Gone are two key members from last season’s team, All-WPIAL picks in defender Cece Daniele and forward Lauren Jones, who is playing at Stevens Institute of Technology in New Jersey.
Only six nonseniors made the All-WPIAL AA Team, and Latrobe has one of them in junior Josie Straigis.
“She just wants to play all day, and she can play all day,” Giordan said. “I have a hard time pulling her off. She’s a competitor, and she wants to be out there. She’s tall, rangy and she hustles. She gives us a big advantage as a center midfielder.”
Jenna Mucci and Lauren Noonan join Straigis in the midfield.
“Jenna is by far the fastest kid we have,” Giordan added. “She’s a senior this year, so I know she’s been working extra hard to get those stick skills to match that speed. I’m excited to see how she performs.”
Latrobe, which has 35 players on the roster, including 17 juniors and 11 seniors, will be paced up front by Lauren Sapp and Alexa Jogun.
Taylor Desko, who is a forward on the Wildcats’ girls lacrosse team, plays on the back line for the field hockey squad.
“She wants to be a really good player,” said Giordan, who knows lacrosse well, having had a decorated career in the sport at Saint Vincent in the early 1990s.

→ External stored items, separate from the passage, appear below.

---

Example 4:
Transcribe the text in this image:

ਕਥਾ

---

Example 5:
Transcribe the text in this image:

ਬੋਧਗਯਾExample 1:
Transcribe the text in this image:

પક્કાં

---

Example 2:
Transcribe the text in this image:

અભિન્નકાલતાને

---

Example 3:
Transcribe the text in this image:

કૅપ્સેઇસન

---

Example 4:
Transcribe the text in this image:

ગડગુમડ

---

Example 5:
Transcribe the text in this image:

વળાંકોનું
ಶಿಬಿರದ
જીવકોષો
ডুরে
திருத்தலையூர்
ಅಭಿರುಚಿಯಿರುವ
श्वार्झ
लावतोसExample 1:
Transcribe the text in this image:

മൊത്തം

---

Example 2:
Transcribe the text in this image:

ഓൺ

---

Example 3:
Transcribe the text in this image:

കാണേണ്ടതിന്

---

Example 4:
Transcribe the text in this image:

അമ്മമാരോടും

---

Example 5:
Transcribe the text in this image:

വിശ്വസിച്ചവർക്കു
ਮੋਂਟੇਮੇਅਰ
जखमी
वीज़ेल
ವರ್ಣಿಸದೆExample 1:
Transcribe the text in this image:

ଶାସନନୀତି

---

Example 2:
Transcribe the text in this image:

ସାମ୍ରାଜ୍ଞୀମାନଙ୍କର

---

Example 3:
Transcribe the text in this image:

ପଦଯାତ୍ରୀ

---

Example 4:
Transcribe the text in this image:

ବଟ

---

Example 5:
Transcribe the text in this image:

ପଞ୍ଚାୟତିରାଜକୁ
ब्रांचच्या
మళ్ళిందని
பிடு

Latrobe lost both of its goalkeepers from 2020 and will rely on senior Valentina Rossi to anchor that position.
“She was doing JV last year, and this is her time to shine,” Giordan said. “We’ll see how she plays up on the big stage, as a senior. She’s worked on her game.”

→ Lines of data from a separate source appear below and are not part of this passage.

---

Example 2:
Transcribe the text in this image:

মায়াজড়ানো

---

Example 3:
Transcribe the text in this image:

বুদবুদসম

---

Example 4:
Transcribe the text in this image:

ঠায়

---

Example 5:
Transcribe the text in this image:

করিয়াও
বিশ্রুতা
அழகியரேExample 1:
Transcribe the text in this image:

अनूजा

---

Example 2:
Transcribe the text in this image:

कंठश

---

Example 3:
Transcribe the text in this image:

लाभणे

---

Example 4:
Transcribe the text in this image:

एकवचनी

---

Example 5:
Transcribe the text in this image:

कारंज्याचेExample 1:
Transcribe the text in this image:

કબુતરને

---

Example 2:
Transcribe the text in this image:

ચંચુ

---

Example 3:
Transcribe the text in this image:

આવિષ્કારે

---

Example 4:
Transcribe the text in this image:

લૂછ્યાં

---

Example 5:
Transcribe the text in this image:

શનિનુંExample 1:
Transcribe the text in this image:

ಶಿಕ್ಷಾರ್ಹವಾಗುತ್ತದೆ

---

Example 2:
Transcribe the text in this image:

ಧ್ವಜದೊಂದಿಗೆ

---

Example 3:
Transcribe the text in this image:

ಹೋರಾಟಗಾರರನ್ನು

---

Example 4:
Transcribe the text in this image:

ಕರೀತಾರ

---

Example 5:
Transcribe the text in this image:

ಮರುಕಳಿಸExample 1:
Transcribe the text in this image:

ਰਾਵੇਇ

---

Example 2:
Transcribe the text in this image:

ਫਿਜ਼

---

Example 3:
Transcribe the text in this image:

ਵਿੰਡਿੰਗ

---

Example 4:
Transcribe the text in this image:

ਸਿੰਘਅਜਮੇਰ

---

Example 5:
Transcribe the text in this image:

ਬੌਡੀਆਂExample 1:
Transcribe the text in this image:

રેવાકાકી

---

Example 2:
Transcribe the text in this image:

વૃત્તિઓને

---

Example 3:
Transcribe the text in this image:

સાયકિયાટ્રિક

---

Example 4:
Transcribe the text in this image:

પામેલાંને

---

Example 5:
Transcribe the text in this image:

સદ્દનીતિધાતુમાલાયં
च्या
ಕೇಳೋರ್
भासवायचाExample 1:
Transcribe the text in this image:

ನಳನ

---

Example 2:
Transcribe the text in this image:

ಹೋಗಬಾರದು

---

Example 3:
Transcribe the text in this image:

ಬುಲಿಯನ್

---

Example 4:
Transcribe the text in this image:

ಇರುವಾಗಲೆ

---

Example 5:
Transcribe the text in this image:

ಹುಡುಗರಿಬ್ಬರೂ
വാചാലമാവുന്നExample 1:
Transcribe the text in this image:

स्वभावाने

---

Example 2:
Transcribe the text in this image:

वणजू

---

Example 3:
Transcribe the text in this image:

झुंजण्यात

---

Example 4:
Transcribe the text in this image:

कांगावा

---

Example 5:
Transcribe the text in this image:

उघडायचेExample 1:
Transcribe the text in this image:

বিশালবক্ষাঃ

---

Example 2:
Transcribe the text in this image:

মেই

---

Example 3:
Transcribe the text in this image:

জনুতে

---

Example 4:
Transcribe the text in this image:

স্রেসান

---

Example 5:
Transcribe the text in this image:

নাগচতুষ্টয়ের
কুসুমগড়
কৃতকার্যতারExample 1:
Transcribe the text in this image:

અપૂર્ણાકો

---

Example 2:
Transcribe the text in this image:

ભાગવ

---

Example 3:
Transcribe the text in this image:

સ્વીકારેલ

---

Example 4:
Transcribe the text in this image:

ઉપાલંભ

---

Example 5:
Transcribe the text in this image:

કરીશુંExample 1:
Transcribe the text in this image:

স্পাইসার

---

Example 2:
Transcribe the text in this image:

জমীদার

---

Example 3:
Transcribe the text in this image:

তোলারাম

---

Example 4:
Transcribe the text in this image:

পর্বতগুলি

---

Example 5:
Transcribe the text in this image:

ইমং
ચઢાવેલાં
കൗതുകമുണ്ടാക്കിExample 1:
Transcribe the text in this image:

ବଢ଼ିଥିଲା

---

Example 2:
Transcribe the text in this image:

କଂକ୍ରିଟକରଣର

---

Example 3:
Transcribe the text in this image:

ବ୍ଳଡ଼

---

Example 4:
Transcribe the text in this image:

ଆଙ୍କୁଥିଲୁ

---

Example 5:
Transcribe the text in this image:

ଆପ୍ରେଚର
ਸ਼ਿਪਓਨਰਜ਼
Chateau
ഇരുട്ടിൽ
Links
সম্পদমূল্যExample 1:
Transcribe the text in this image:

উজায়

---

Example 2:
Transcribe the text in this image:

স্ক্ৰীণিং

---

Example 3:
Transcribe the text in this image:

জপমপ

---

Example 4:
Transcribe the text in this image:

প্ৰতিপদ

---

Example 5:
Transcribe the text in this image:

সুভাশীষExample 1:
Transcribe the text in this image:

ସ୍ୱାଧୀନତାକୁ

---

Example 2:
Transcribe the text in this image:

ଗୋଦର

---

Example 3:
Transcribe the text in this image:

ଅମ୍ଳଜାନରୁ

Giordan hopes that Latrobe can play a more team-oriented game in 2021 and that it will help it return to the WPIAL Class AA finals, where it finished runner-up in 2018 and ’19.
In the way of bringing home the school’s first WPIAL title is five-time defending Class AA champion Penn-Trafford as well as a Fox Chapel program that won three Class AAA titles between 2012-16.
Giordan admits that field hockey in Western Pennsylvania is not nearly as strong as it is in some of the Eastern parts of the state and, because of that, he knows the experience in the sport for nearly all of the girls on his roster will not go beyond the high school level. And that heavily persuades his coaching philosophy.
“It’s all about trying to parallel what we do here with what we do in life,” he said. “You have to hustle to get things done. If you make a bad pass, you have to hustle to get that ball back. If you make a mistake at work, you have to do your best to make up for that mistake.
“Life doesn’t give you anything. You have to go and get things. The way the ball bounces sometimes, that’s a true thing with what life is.”